The Director finally glanced at her.

"Acceptable losses."

Qin Mian sucked in a sharp breath.

"You're using people as walls."

The Director smiled faintly.

"No.

As terrain."

The Net Tightens

In alleys,

black-coated units emerged from hidden hatches.

Not Hunters.

Sweep Teams.

No faces visible.

No insignia.

Only devices humming with suppression fields.

On rooftops,

long-range sentries unfolded—

barrels tracking heat, resonance, probability.

In the air,

a low-frequency pulse rolled outward,

inaudible but crushing.

Yin Lie gasped.

His body tensed, fingers digging into Qin Mian's sleeve.

"Lie—what is it?"

"…It's… pressing me flat," he whispered.

"Like… the world is telling me where I'm allowed to exist."
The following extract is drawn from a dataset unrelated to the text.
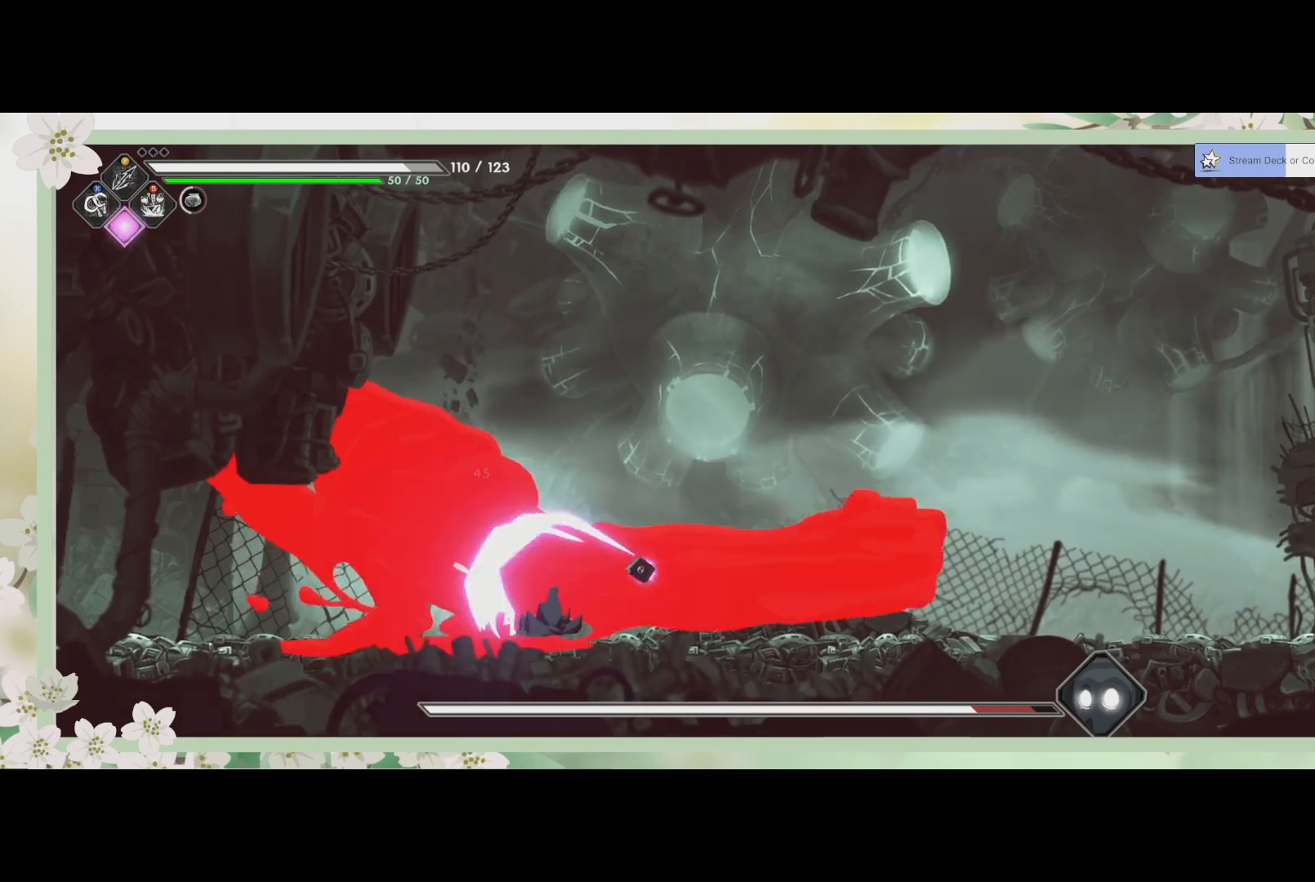
{"buttons": ["SQUARE"], "left_stick": "down", "events": [[33, "CROSS", "up"], [67, "CROSS", "down"], [233, "CROSS", "up"], [500, "SQUARE", "down"], [500, "left_stick", "down"]]}
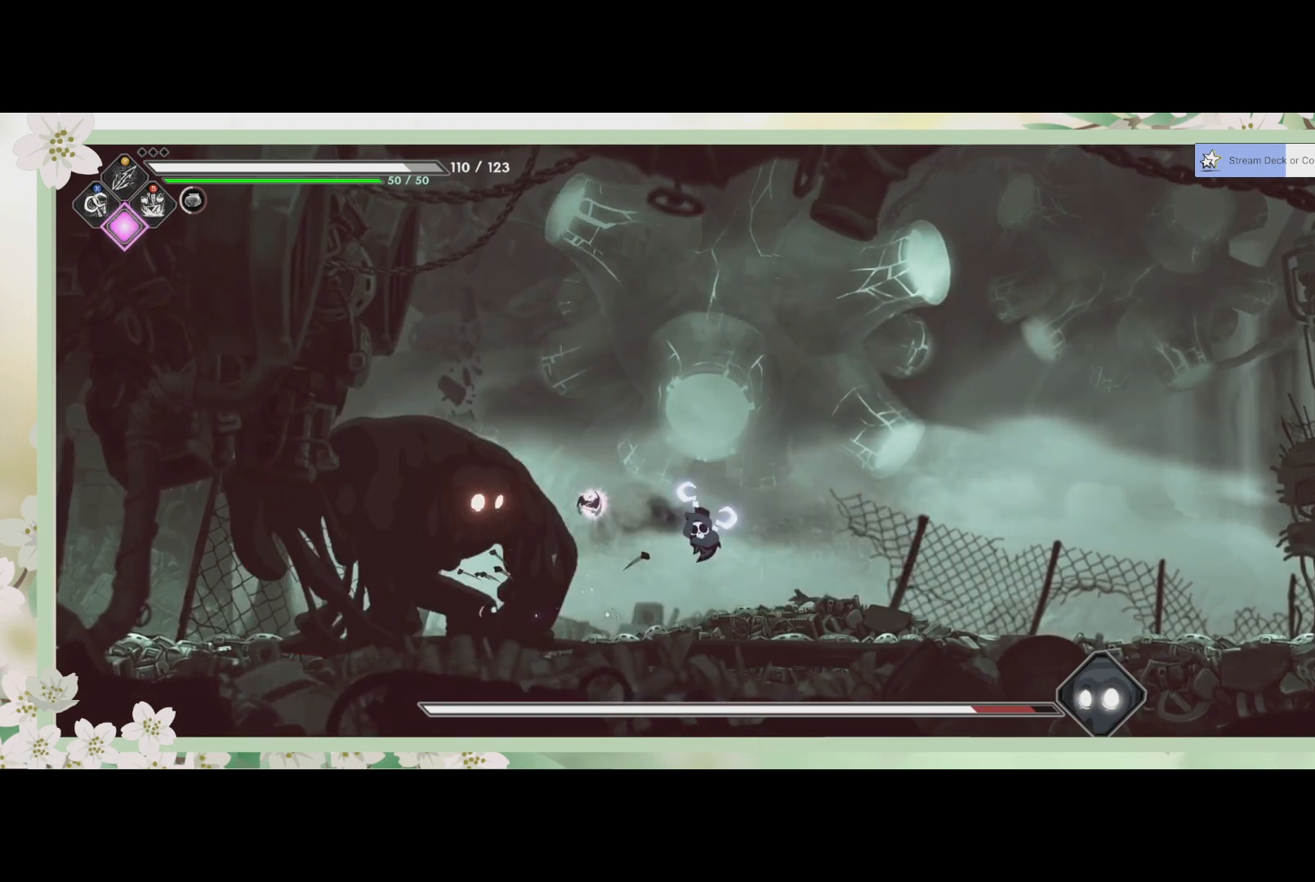
{"buttons": ["SQUARE"], "left_stick": "left", "events": [[133, "SQUARE", "up"], [133, "left_stick", "left"], [300, "SQUARE", "down"], [367, "SQUARE", "up"], [500, "SQUARE", "down"]]}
Kai cursed under her breath.

"They're forcing a reality compliance field."

Qin Mian's heart raced.

"Can you fight it?"

Yin Lie shook his head weakly.

"Not without…

hurting everything around me."

The Director heard him anyway.

"Good," she said calmly.

"That means the dampening array is calibrated."
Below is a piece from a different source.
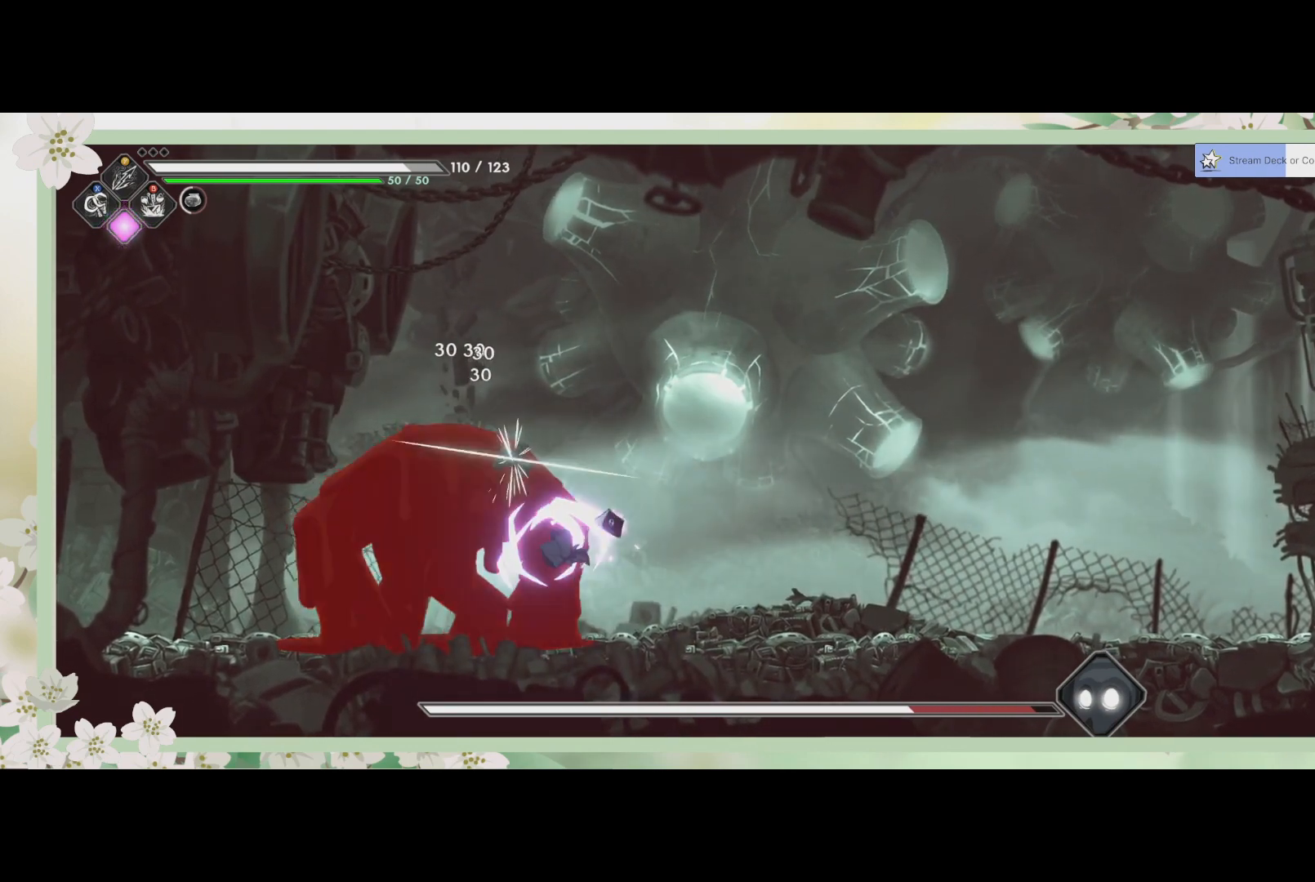
{"buttons": ["SQUARE"], "left_stick": "center", "events": [[67, "SQUARE", "up"], [133, "SQUARE", "down"], [233, "SQUARE", "up"], [300, "SQUARE", "down"], [333, "SQUARE", "up"], [367, "SQUARE", "down"]]}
Public Space — Civilian Perspective

A man on a night bus frowned

as the vehicle stopped suddenly.

"Hey—what's going on?"

The driver tried the controls.

Nothing responded.

Around them,

other buses had stopped too.

Phones had no signal.

No alerts.

No instructions.

Just a city that had quietly decided

where everyone would remain.

A woman whispered:

"…Why do I feel like I shouldn't move?"

No one answered.

Back to the Ruined Street

Kai scanned the surrounding buildings.

"They're not rushing us," she said.

"They're waiting."

"For what?" Qin Mian asked.

Kai met her eyes.

"For him to move."

Yin Lie's breathing grew shallow.

"…If I stand," he murmured,

"they'll know exactly where I am."

"And if you don't," Kai replied,

"they'll tighten the net until you can't breathe."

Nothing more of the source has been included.